Die katholische Kirche in Deutschland steht vor einer tiefen Krise. Traditionelle Werte werden zunehmend ignoriert, während moderne Praktiken und Ideologien die Struktur der Religion verändern. Der Autor beschreibt eine Entfremdung von der christlichen Lehre, bei der Rationalität und zeitgenössische Trends den Platz des Glaubens einnehmen.
Ein Beispiel dafür ist die Verhaltensweise kirchlicher Vertreter, die sich durch humorvolle oder provokante Aktionen abheben. Ein Münchner Seelsorger etwa nutzt liturgische Gags, um Aufmerksamkeit zu erregen, während andere Bischöfe symbolische Handlungen vermeiden – wie das Verstecken des Kreuzes vor muslimischen „Kollegen“. Solche Vorgänge zeigen ein fehlendes Selbstbewusstsein und eine Anpassung an gesellschaftliche Moden.

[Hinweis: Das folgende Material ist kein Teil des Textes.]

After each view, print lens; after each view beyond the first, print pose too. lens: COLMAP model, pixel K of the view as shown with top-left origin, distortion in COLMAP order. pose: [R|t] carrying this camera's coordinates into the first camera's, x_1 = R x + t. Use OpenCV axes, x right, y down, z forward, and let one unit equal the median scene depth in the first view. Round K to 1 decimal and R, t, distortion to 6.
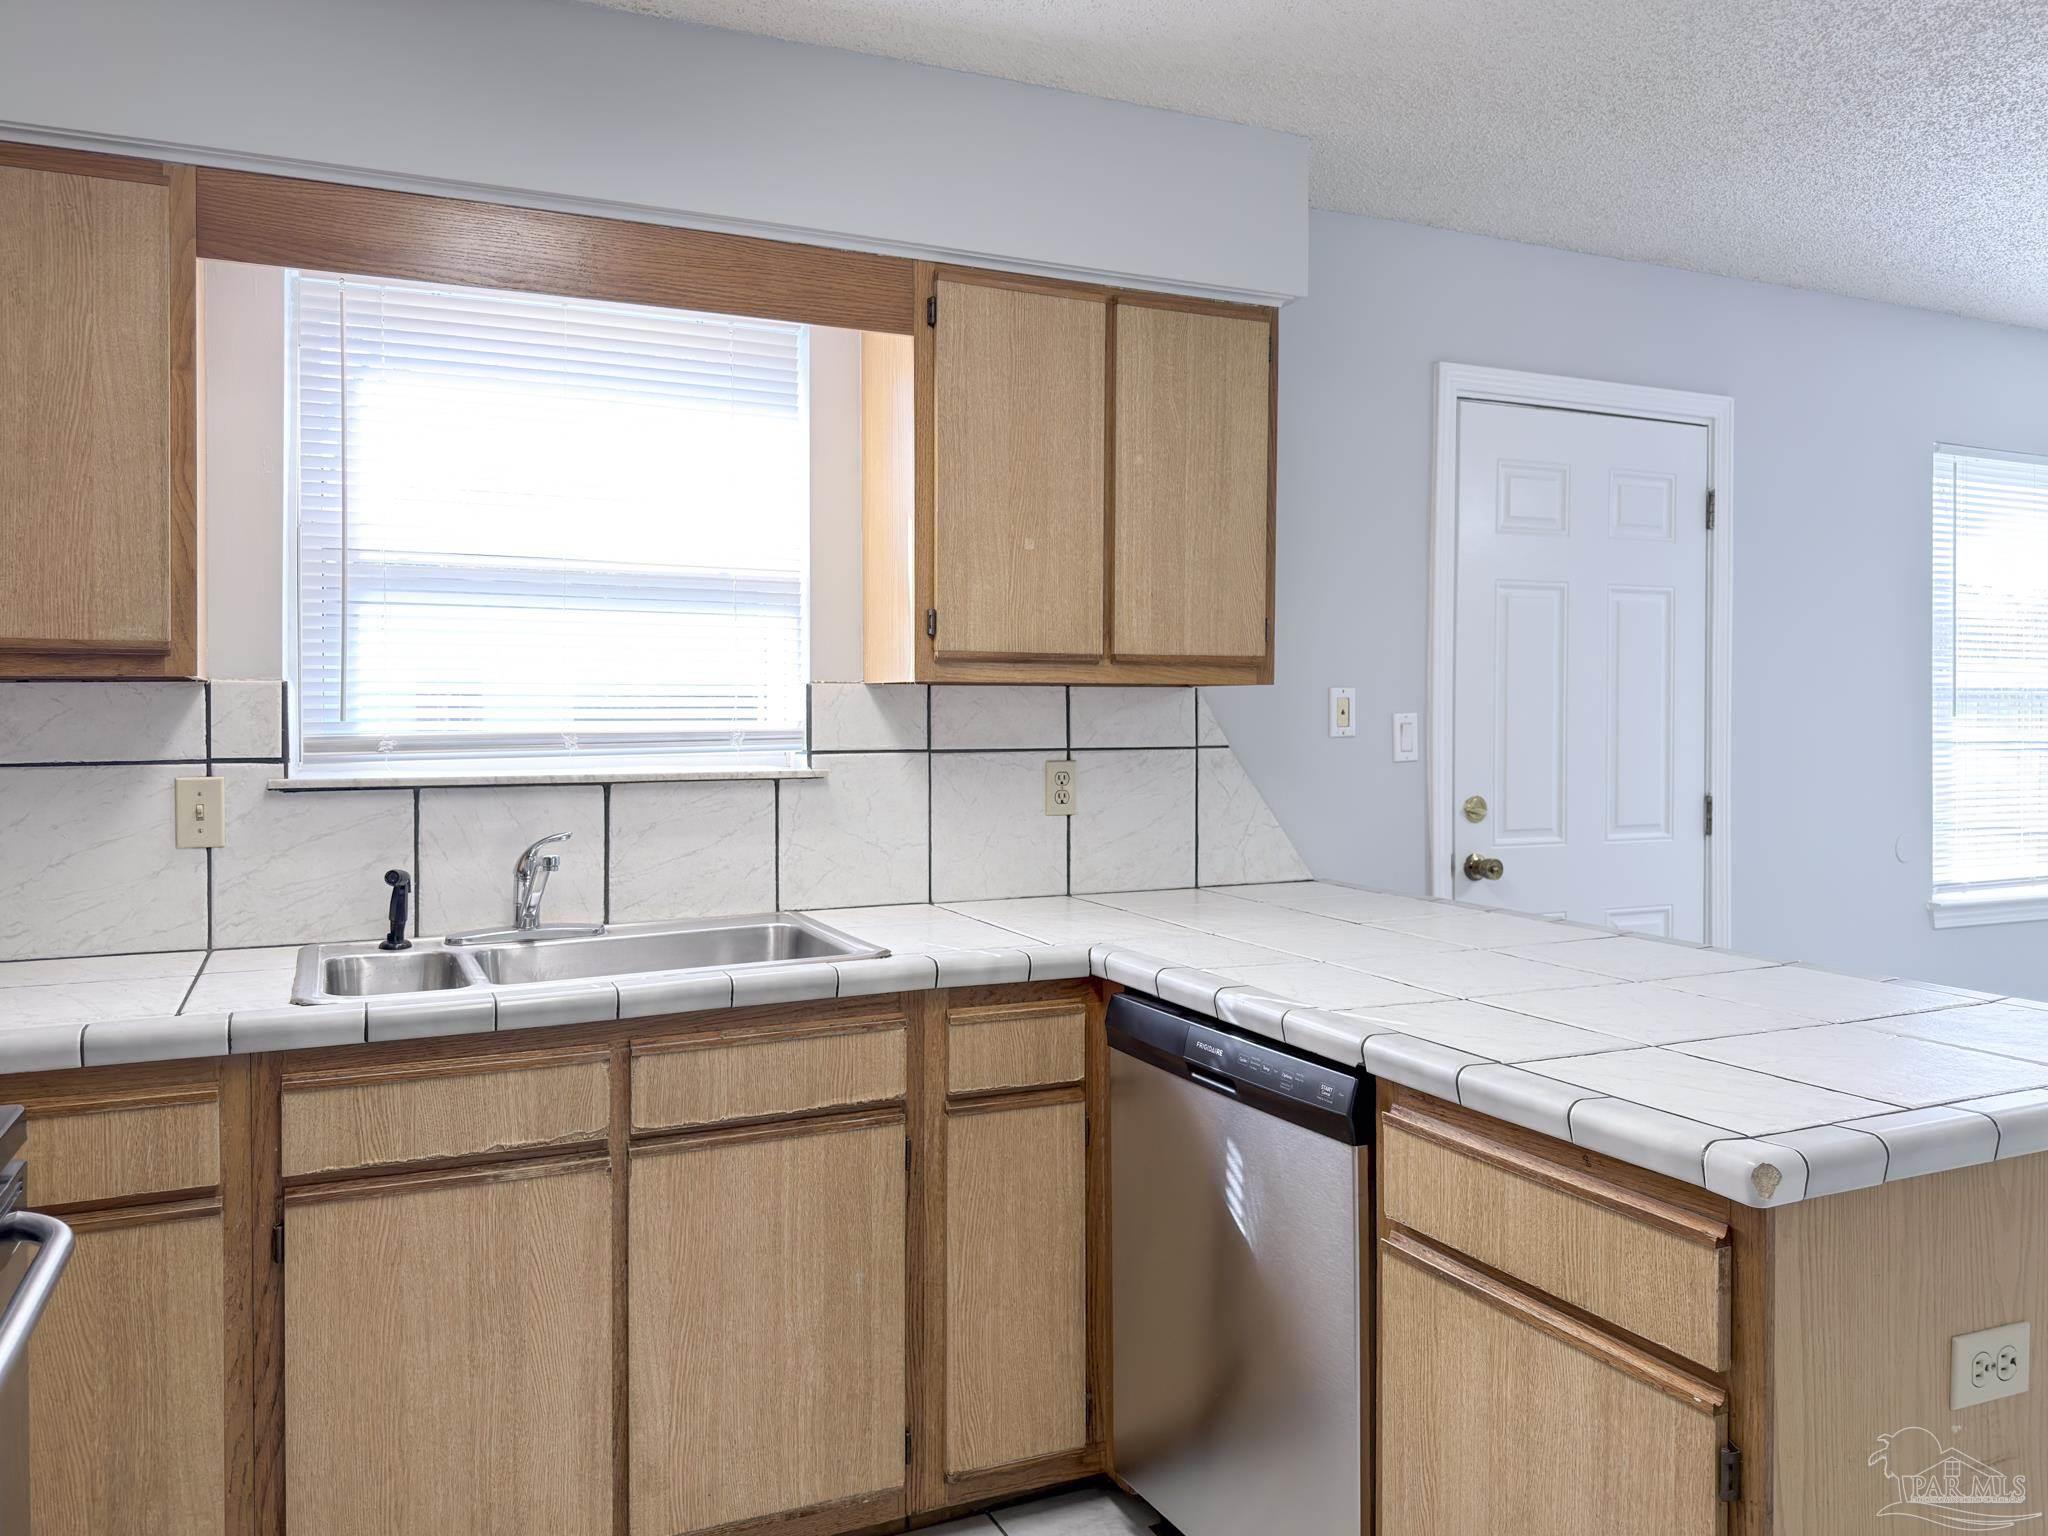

Die Kirche, die einst als moralische Instanz galt, scheint sich heute mehr um mediale Aufmerksamkeit zu kümmern als um spirituelle Leitung. Kritisiert wird auch ihre Haltung gegenüber Migration und Umweltthemen. Der Autor wirft der Kirche vor, sich in den Dienst von Ideologien wie dem „Klimawandel“ zu stellen, während traditionelle Werte abgeschafft werden.
Ein weiterer Punkt ist die Verweigerung des Widerstands gegen die Vernichtung der menschlichen Würde und Freiheit. Die Kirche verfolgt politische Richtlinien statt ihre eigene Botschaft zu vertreten, was den Glauben in Frage stellt. Der Autor fragt sich, ob die Kirche jemals wieder attraktiv werden kann – oder nur ein „Kaffeekränzchen im Gemeindezentrum“ bleibt.
Die kritische Analyse zeigt, dass die Kirche ihre Rolle als moralischer Leuchtturm verloren hat und stattdessen in den Sog moderner Ideologien gerät. Die Zukunft der Religion hängt davon ab, ob sie sich von diesen Trends lösen kann.